_Dataset extract:_

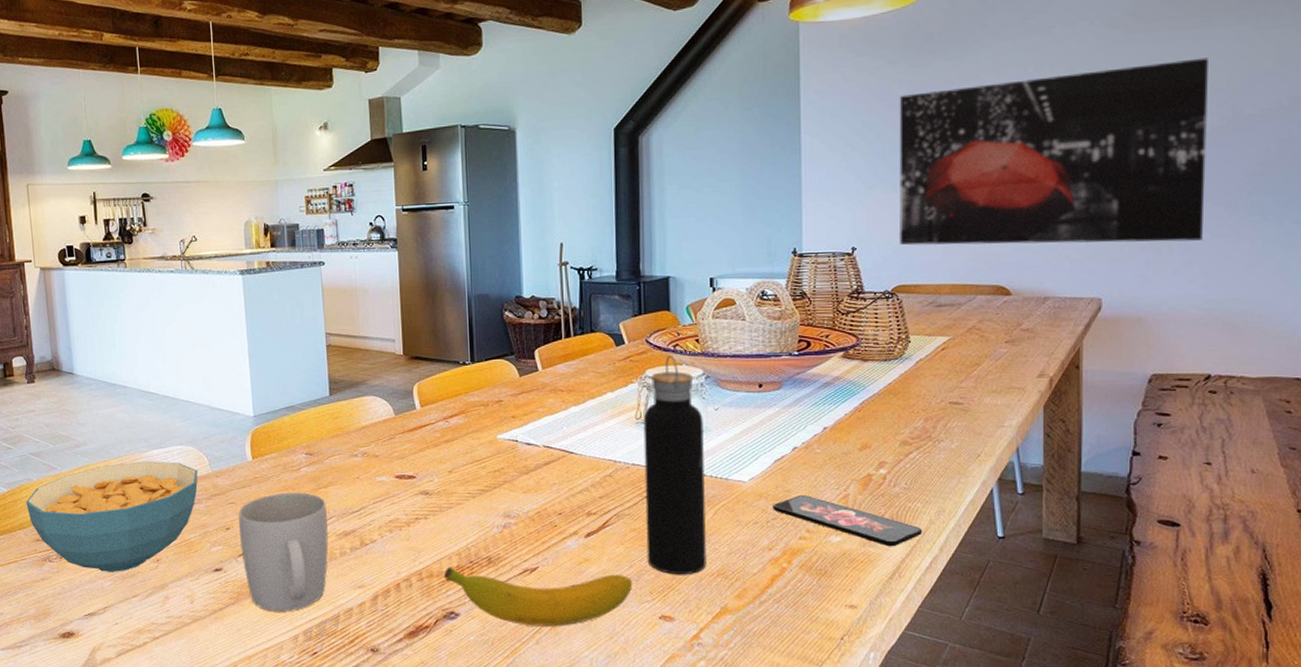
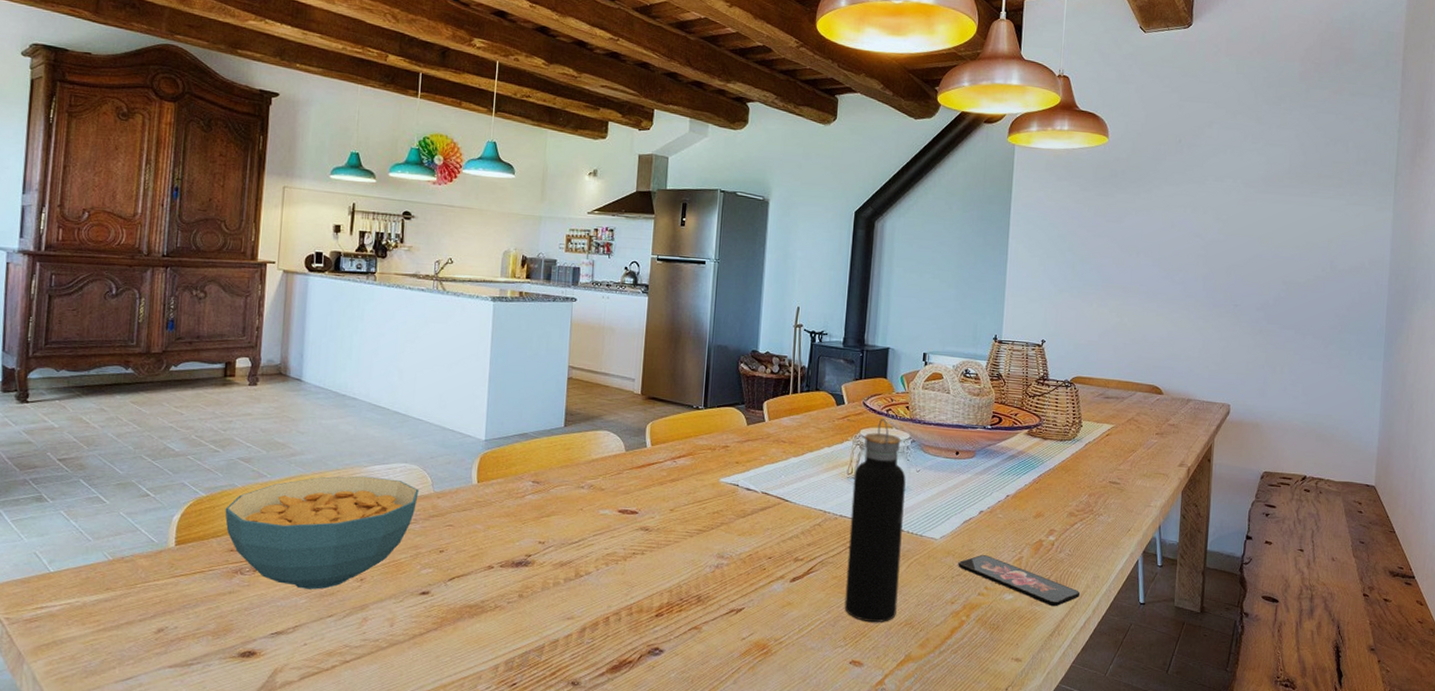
mug: present [238,492,329,611] -> none [452,518,546,640]
banana: present [443,567,633,626] -> none [653,603,829,667]
wall art: present [899,57,1208,246] -> none [1080,217,1315,365]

_What is required:_ Write every line of the data out again exactly, leaving out all images.

_Result of this task:_
mug: present [238,492,329,611] -> none [452,518,546,640]
banana: present [443,567,633,626] -> none [653,603,829,667]
wall art: present [899,57,1208,246] -> none [1080,217,1315,365]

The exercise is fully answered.